I have a more statistics-related question regarding the type of data we can use to run SEMs. I recently conducted a study looking at the heritability of functional brain activity, and extracted t-values from our region-of-interest, and took those values to heritability analyses (using OpenMx). We conducted it this way as previous studies looking at similar research questions used this methodology (i.e., using t-values, rather than parameter estimates/beta weights; e.g., Blokland et al., 2011; Li et al., 2019). However, a reviewer has commented that this is wrong, and we should not be using t-values as they are just 'statistical indices'.

I was wondering if any experts could shed a light on whether there is an issue using t-values in SEM (or any regression models) - any help would be much appreciated, thank you.

Replied on Mon, 04/05/2021 - 10:37
Picture of user. Ryne Joined: 07/31/2009

SEM isn't special in this regard: whatever answer we give should be equally applicable to other types of regression. A t-statistic is just a difference in means, adjusted for (a) variability, as measured by a pooled standard deviation, and (b) sample size or n. If n is relatively constant, you're just adjusting mean differences by the variance in each region or voxel. This is very similar to previous use of the coefficient of variation as an outcome, or previous work that uses individual standard deviations, with the caveat that same size requirements for ISDs are higher than typically expected.

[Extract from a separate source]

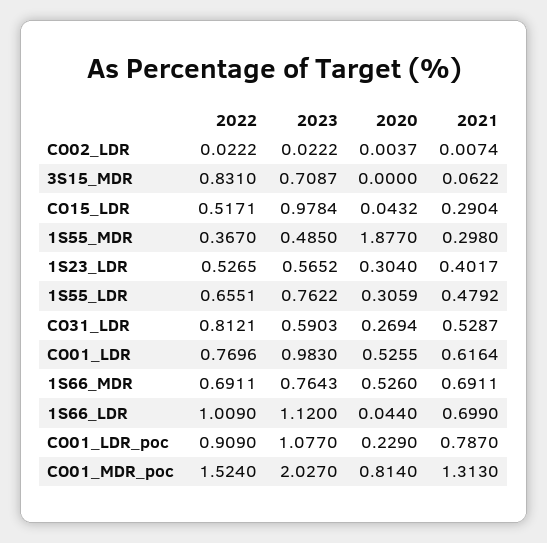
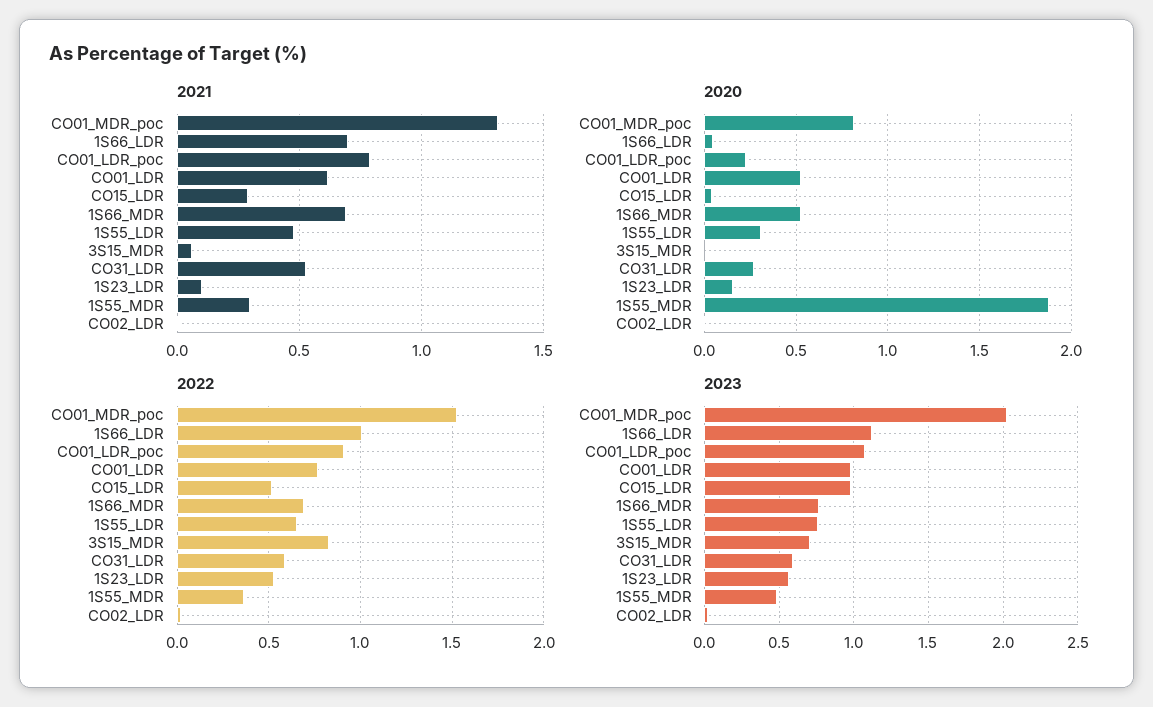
2020, 1S23_LDR: 0.304 -> 0.15
2021, 1S23_LDR: 0.4017 -> 0.1
2022, CO31_LDR: 0.8121 -> 0.6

So I think you can walk a reviewer through this if you walk through the t-statistic. You're presumably looking for differences across some grouping variable, and makes sense under your hypothesis to adjust those differences in variation/precision rather than look at raw totals. In my limited imaging experience, you could make this argument around different regions/voxels measured with varying levels of precision, and the variance in signal in each region is a good measure of measurement precision, thus you should adjust for it.

However, this would be totally indefensible if you were moving to t-statistics as a dependent variable in an attempt to p-hack after not seeing the results you like with a simpler unadjusted DV. If it's the same both ways, you get to say something like "we ran the analysis with multiple treatments of the DV per reviewer request, and saw the same pattern of results and significance tests in all analyses."

Good luck,
Ryne

Replied on Mon, 04/05/2021 - 21:48
Picture of user. Mike Cheung Joined: 10/08/2009

I am not familiar with heritability analysis; my suggestions may be irrelevant to your context.

It is questionable to use t-values as variables in analyses because t-values are sample-size dependent. More importantly, t-values are not estimating any meaningful population parameters. That is, what are the t-values are estimating when the sample size tends to infinity?

If your concerns are mean differences, as Ryne mentioned, you may consider either an unstandardized mean difference or a standardized mean difference. This is a standard topic in meta-analysis. You may fit regression or SEM on the mean differences by properly taking the sampling variances into account.